Our Secret Golfer was intrigued to gauge the experience at the Kent and Surrey Golf Club near Edenbridge, which straddles the border between south-east Surrey and north-west reaches of Kent
Introduction to Kent and Surrey GC
The Secret Golfer is interested in reporting on all golf courses, no matter how small, young or remote. There are many courses in the UK that are privately owned and run on a tight budget, attracting a broad range of golfers, and Kent and Surrey Golf Club is one of them. Good golf does not have to come at a premium to the golfer, and welcoming and professional customer service does not add to overheads. Unfortunately though, good customer service was in short supply when I arrived in Edenbridge.
The 18-hole, par-71 parkland course at Kent & Surrey GC was originally known as Edenbridge Golf Club, and the course was designed by David Williams and built in 1975, across 250 acres of unspoilt, rolling Kent and Surrey countryside. It has now undergone a name change, rebranding and course renovations are afoot, although the incomplete development work was apparent before I had even parked, as the car park was a mess – more building site than car park.
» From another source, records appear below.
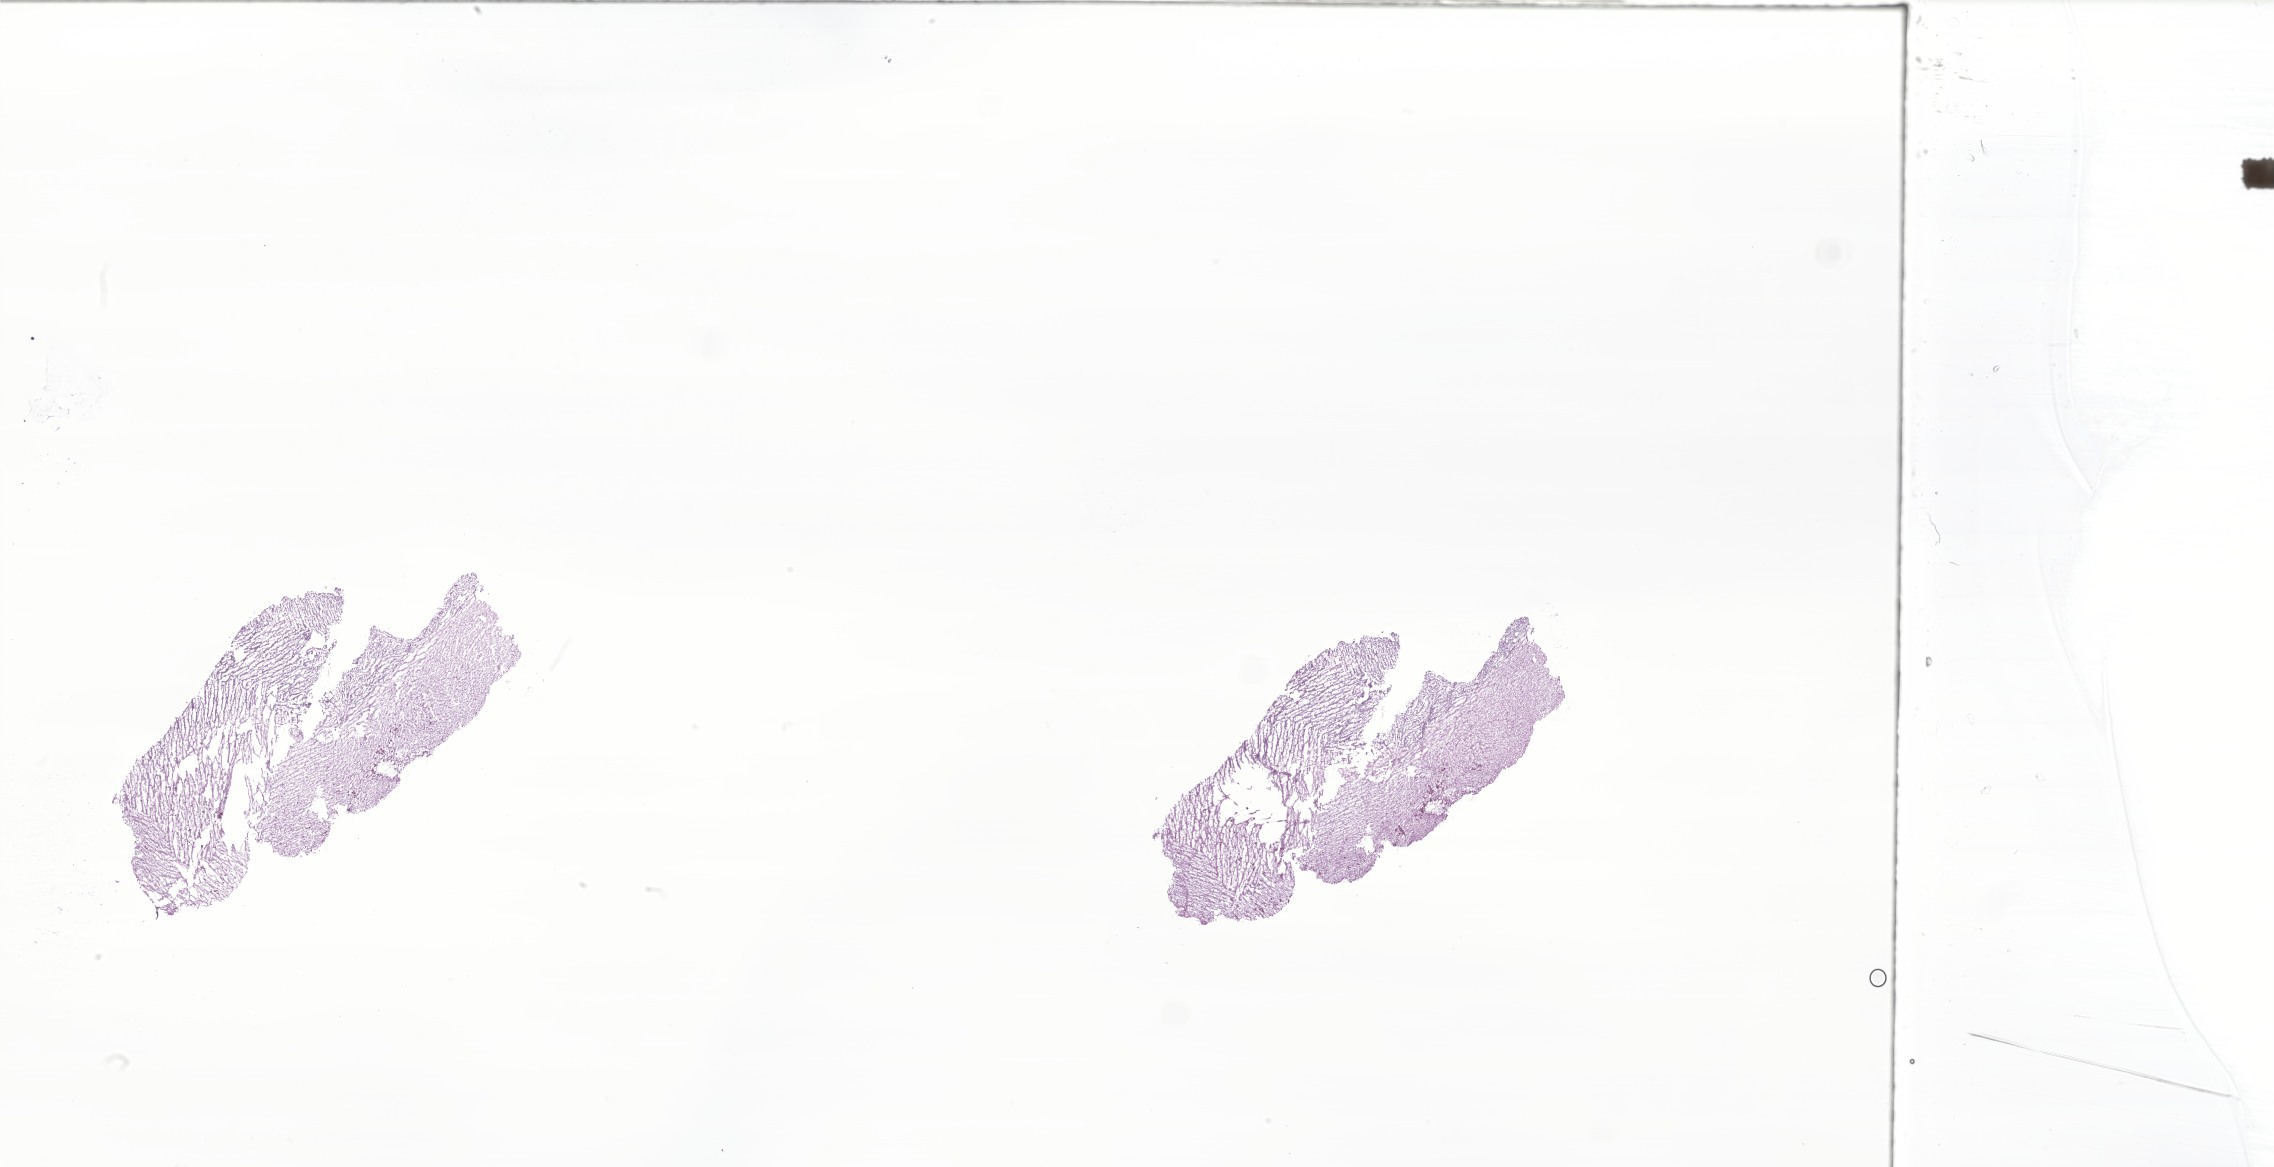
H&E whole-slide image of tumor tissue from the brain — shown as a low-resolution overview of the whole scanned area (about 38.4 x 19.7 mm), frozen section (OCT-embedded). Patient: female, age 77 months (6 years 5 months).
Diagnosis: Ependymoma, anaplastic.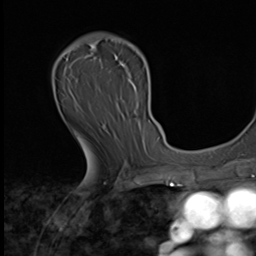
Breast MRI (dynamic contrast-enhanced), one axial slice; cropped to one breast; dynamic contrast-enhanced series, time point 2 of 9 at this slice position (early post-contrast); 3 T; TE 1.6 ms, TR 4.8 ms; 2.5 mm slice thickness; 256 × 256 image matrix. Female patient.
Annotated regions visible in this slice (semi-automatically segmented with operator editing):
- enhancing-tissue mask used for the functional tumour volume (all voxels passing the contrast-enhancement thresholds inside the analysis volume; usually the tumour): bounding box [x1, y1, x2, y2] px = [63, 36, 144, 146]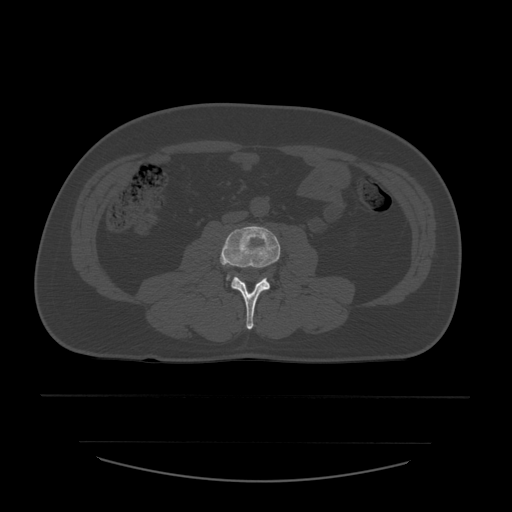
CT including the spine, one axial slice; slice 166 of 532 in the series (ordered by position); reconstruction kernel STANDARD; 120 kVp; bone window (W 1800 / L 400 HU); 1.25 mm slice thickness; 512 × 512 image matrix. Patient age 44 years. From the clinical record (not read from this slice): primary cancer: soft tissue sarcoma.
Annotated regions visible in this slice (semi-automatically segmented with operator editing):
- L3 vertebra: bounding box <220,226,281,330> (left, top, right, bottom; pixels)
- L4 vertebra: <227,276,234,280>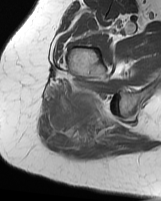
MRI of an extremity soft-tissue mass, one axial slice. Slice 45 of 70 in the series (ordered by position). MR volume resampled by the dataset authors to the PET/CT grid (not the native acquisition matrix). 3.27 mm slice thickness. 161 × 201 image matrix, field of view 157 × 196 mm. Female patient. From the clinical record (not read from this slice): histological type: synovial sarcoma; grade: intermediate; site of the primary tumour: right buttock.
Outlined on this slice (expert contour drawn on MRI and transferred to this co-registered scan by the dataset authors):
- gross tumour volume including surrounding oedema: bounding box [x1, y1, x2, y2] px = [53, 90, 125, 151]
- gross tumour volume (mass): [53, 90, 100, 125]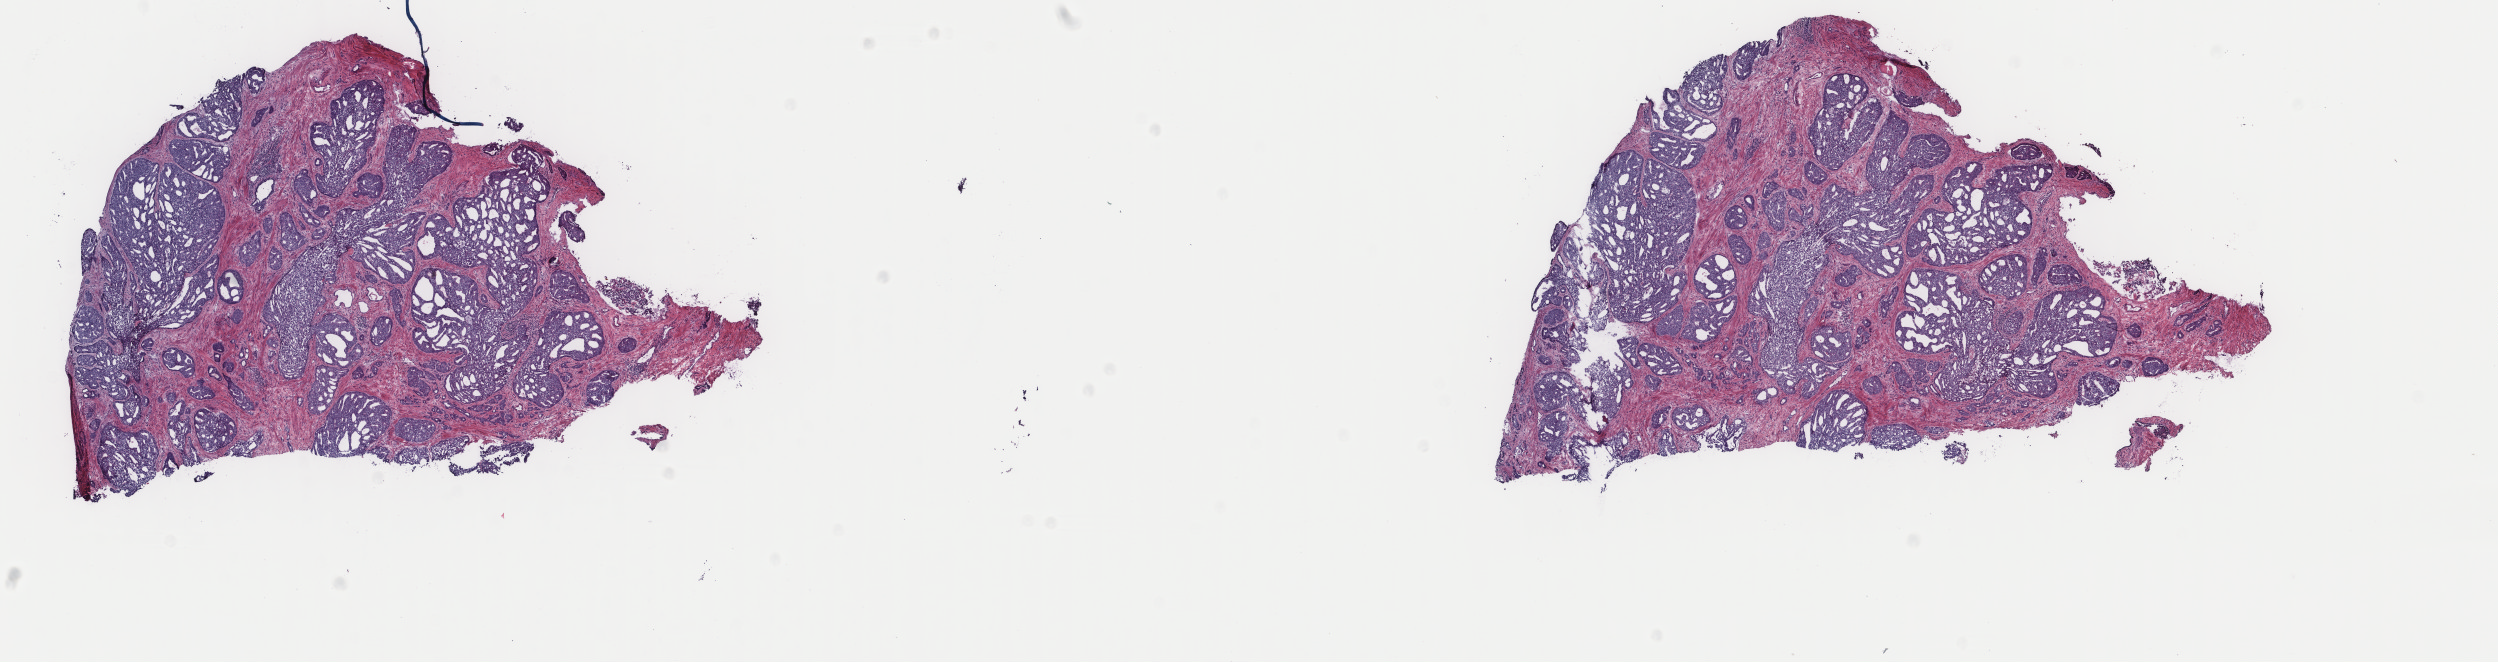
Whole-slide histology image, H&E — shown as a low-resolution overview of the whole scanned area (about 19.8 x 5.3 mm, from a 40x scan); frozen section from the top of the tissue portion; sample: primary tumour, prostate. Male patient; age at initial diagnosis 57 years.
Pathologic diagnosis: Adenocarcinoma, NOS.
Despite the club’s new marketing, the clubhouse is tired and in real need of refurbishment. My tee time had been booked online but the member of staff behind the bar, who was also checking in golfers, had no record of the booking. Apparently “online bookings do not link to the system”, which is possibly the very last thing a visiting golfer needs to hear in arrival at a new course. Luckily, there was availability on the tee so I did not have to make an about turn.
The club served a tasty bacon sandwich, which was at least something, but then coffee from the machine was more like diesel.
Chris Lightfoot’s pro shop is conveniently located just off the car park, and adjacent to the driving range. It is a small shop, with one end taken up by an office area for club administration. No member of shop staff was on hand when I visited, although the club administrator was on duty and offered a warm and friendly welcome. Stock was limited but neatly presented, with hardware from Lynx and Ping covering a range of price points, as did a selection of FootJoy footwear and apparel from Ping Collection and Ashworth. The retail offering was fine as far as it went, although the shop gives the impression that retailing is not a priority for the club.
As we had to rush to the tee to “slot in”, there was only time for a quick putt on the well-proportioned putting green. Size is not everything though, and the green was in poor condition and with bald patches. Given more time, a bucket of balls on the range would have been ideal. The club has a spacious range with around 10 covered bays. Like the clubhouse, the range and mats have seen better days, but albeit without any frills, it fulfills its basic function.
The first tee at Kent & Surrey offers a view down the short par-four hole, just 300 yards from the white tees. Unfortunately in keeping with the practice green, the tee box was in poor condition; it was uneven and boasted only a little grass – long, patchy and straggly – so this did not bode well. It gives me no pleasure to report that the quality of tee boxes did not improve as the round went on, and although it transpires the club is planning to replace many of them, the lack of maintenance was a disappointment.
Kent & Surrey is not a long course, totaling 6,314 yards from the championship tees, although there are a few interesting holes. The picturesque course does features water on a number holes to liven up the challenge, although the fairways are generally so wide that the water rarely comes into play. Like the tees, the fairways were not in good condition, and a drive that split the fairway could offer a poor lie that would be better suited to the first cut of rough.
The course condition continued to underwhelm on the greens too, where the putting surfaces were uncut, complete with occasional long tufts and bald patches.
The bunkering was of a similar standard – the unraked sand was compacted, and so while there was little chance of finding a fried egg in them, gauging the strength of required sand blasts was a bit of a gamble.
Perhaps most memorable on the course were the huge areas of rubble and soil, which I assume are temporarily positioned for upcoming course changes. These mounds made the course unattractive in places, which is a shame as some of the holes were quite picturesque.
When the highlight of a visit to a golf club is the decent bacon sandwich, you know something is wrong. This was a disappointing visit to Kent & Surrey, and the condition of the clubhouse, facilities and golf course do not merit the weekend green fee of £29. It must be hard to attract members with an annual membership of £825 too.
Clearly this golf course is due some major re-development, and certainly, with some investment and hard work this could be an excellent venue. The natural landscape and basic layout are sound, but beyond that a lot needs to change.
The Secret Golfer would certainly welcome the opportunity to re-visit Kent & Surrey GC once renovations are complete. The only way is up.